> **EXERCISE GOAL**
All that is wanted is a word-for-word copy of the data from its first line to the line containing "in the network, so", both included.

== DATA FOR THIS EXERCISE

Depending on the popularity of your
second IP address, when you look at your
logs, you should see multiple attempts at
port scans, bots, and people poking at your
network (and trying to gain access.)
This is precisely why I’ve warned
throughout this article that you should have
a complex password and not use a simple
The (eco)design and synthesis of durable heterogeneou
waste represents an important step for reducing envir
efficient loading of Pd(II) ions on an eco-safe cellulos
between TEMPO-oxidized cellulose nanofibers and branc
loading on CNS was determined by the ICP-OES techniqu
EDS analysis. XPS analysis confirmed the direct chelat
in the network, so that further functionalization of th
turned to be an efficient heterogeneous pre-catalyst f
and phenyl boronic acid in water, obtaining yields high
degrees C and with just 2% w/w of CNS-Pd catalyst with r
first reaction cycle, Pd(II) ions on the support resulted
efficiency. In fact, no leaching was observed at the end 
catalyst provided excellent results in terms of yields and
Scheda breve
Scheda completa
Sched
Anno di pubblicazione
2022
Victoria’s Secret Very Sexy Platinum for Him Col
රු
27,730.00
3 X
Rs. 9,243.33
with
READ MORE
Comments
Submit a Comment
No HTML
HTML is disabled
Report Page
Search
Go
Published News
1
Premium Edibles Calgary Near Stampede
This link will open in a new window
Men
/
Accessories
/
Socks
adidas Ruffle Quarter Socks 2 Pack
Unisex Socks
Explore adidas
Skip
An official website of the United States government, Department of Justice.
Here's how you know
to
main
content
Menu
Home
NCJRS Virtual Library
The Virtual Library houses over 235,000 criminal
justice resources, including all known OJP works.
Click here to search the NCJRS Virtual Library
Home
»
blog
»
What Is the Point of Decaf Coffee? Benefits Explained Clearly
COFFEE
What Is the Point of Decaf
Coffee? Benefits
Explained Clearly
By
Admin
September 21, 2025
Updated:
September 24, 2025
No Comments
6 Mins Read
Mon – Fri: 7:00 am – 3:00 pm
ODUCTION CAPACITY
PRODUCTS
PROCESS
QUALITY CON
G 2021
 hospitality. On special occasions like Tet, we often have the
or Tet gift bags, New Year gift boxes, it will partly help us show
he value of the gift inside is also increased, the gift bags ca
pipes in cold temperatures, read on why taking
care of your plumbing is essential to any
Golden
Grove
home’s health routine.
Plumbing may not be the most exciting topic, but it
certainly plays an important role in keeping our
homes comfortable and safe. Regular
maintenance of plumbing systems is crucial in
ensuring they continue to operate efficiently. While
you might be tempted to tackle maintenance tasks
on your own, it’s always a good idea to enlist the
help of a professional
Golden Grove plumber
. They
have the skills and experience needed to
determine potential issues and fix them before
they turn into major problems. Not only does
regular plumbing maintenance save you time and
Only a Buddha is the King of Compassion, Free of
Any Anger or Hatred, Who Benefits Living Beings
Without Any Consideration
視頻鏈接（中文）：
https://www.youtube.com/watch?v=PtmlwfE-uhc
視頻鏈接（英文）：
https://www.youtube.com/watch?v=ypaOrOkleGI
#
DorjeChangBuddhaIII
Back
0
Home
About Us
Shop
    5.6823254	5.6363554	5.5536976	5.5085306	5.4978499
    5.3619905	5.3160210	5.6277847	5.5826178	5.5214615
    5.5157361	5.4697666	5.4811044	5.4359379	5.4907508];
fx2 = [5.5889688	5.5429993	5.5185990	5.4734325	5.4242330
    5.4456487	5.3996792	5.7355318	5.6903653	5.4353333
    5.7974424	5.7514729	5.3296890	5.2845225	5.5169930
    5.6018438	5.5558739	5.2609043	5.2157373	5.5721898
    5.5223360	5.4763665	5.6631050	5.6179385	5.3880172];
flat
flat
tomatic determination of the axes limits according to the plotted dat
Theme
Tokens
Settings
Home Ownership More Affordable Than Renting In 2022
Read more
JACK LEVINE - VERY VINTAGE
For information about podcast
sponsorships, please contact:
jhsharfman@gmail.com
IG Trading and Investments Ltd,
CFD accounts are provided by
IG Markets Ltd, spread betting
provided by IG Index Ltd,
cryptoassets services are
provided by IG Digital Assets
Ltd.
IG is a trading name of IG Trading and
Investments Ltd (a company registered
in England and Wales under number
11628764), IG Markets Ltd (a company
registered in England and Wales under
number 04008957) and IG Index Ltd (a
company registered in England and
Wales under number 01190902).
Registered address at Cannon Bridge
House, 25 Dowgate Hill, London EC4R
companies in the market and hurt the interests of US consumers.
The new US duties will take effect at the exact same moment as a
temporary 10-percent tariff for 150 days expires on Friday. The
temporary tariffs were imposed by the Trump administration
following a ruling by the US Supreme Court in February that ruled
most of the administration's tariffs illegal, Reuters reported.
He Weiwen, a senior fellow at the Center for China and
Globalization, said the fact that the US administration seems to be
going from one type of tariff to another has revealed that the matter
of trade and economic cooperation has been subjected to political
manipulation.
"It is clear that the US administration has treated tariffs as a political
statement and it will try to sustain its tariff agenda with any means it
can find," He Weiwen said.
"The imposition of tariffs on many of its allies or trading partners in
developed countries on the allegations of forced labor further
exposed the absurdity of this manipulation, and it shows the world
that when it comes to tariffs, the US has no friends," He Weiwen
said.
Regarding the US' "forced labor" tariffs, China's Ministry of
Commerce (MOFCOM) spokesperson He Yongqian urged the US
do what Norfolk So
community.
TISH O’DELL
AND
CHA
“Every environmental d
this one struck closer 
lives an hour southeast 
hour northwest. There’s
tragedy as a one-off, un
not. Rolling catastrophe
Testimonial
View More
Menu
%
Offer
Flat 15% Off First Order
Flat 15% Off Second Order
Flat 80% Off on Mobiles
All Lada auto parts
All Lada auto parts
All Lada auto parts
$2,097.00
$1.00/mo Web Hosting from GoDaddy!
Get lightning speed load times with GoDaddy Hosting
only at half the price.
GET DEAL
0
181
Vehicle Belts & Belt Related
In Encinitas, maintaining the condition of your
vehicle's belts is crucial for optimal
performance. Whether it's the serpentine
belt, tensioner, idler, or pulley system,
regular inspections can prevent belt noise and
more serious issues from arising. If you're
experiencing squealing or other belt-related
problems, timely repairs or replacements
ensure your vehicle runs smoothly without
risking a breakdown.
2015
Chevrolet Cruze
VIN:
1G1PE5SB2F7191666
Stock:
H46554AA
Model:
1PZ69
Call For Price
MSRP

====

> **SOLUTION TO THE EXERCISE**
Depending on the popularity of your
second IP address, when you look at your
logs, you should see multiple attempts at
port scans, bots, and people poking at your
network (and trying to gain access.)
This is precisely why I’ve warned
throughout this article that you should have
a complex password and not use a simple
The (eco)design and synthesis of durable heterogeneou
waste represents an important step for reducing envir
efficient loading of Pd(II) ions on an eco-safe cellulos
between TEMPO-oxidized cellulose nanofibers and branc
loading on CNS was determined by the ICP-OES techniqu
EDS analysis. XPS analysis confirmed the direct chelat
in the network, so that further functionalization of th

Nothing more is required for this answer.